A South Korean civic group said Tuesday it has opened a new Internet site on how to groom civilians, especially young students, to widen their reach on and awareness of social networking services, as part of its push for digital diplomacy.
The non-governmental organization Voluntary Agency Network of Korea (VANK) said the new site (http://wearethe.prkorea.com) will also introduce a variety of experiences for its members to become active cyber diplomats.
Under the title “For a 100 percent complete Republic of Korea, from Dokdo to Korean unification,” the first page of the site read, “Seventy years have passed since Korea’s liberation from Japanese colonial rule, but the country has not yet achieved a complete liberation in the eyes of many foreigners.”
It said the Korean history is distorted by Japanese imperialists, and the dream of Korean ancestors who struggled for national independence remains unfulfilled through the division of the Korean Peninsula.
The new site also introduces action programs and missions the civilian cyber diplomats have performed so far.

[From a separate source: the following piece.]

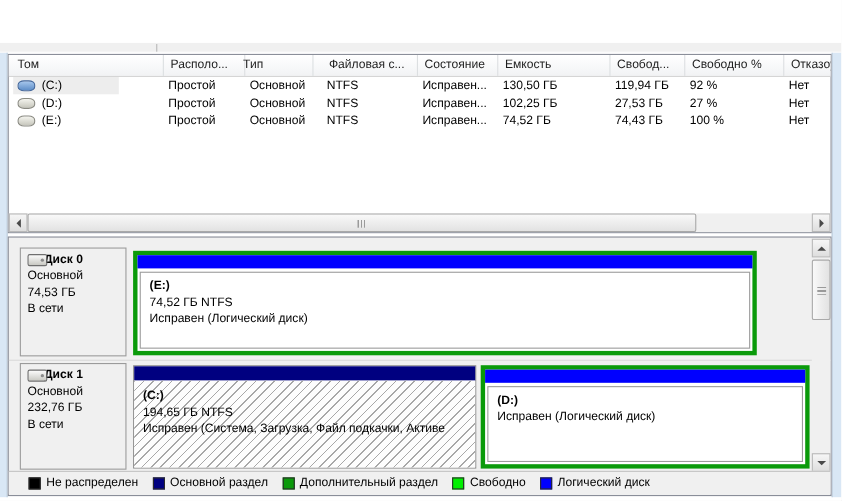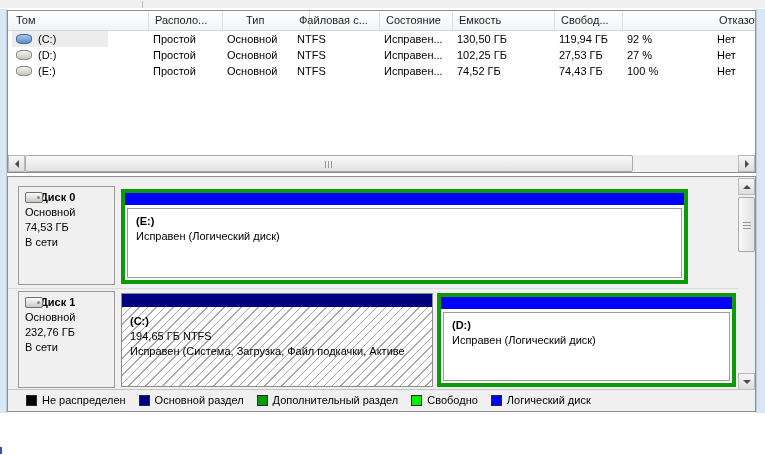"Том" .abs { margin-top: none -> 39px }
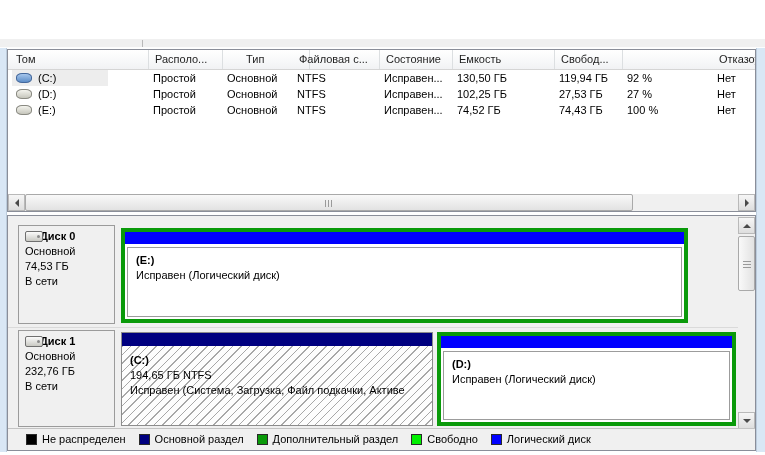"Тип" div.th { left: 232px -> 207px }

Park Ki-tae, director of VANK, told Yonhap News Agency over the phone that the organization is to propagate and introduce their diplomatic activities and experiences on the issues of Dokdo, the East Sea, Korean women forced into sexual slavery for Japanese soldiers during World War II, Korean history, and the culture and unification of the Korean Peninsula.
The civic organization has been running a campaign online to promote South Korea’s easternmost islets of Dokdo in the East Sea via social networking services against Japan’s territorial claims.
Japan took control of Dokdo in 1905, when it forced the South Korean government to abandon its sovereign right to diplomacy in a prelude to colonizing the Korean Peninsula five years later.
In July 2012, Seoul’s foreign ministry and VANK agreed to train 500 young students as “cyber diplomats” to widen South Korea’s reach and awareness at the civilian level on the Internet and social networking services.
The agreement aims to jointly nurture civilian digital diplomats in order to increase people’s understanding of Korean diplomacy through a public-private partnership in the field of digital networks, such as social networking services.
A ministry official said that it will continue to pursue “total and complex diplomacy” hand-in-hand with the people by carrying out various diplomatic programs in close cooperation with civilian organizations, such as VANK.
Launched in 1999, VANK has 60,000 Korean volunteers and 15,000 international members, according to its website.
VANK was founded by Park and is organized for the purpose of uniting cyber diplomats who want to build friendships with foreign friends by exchanging sincere letters and sharing dreams and visions. One of their goals is to introduce the achievements and milestones of Korea and Korean history and culture, the site said.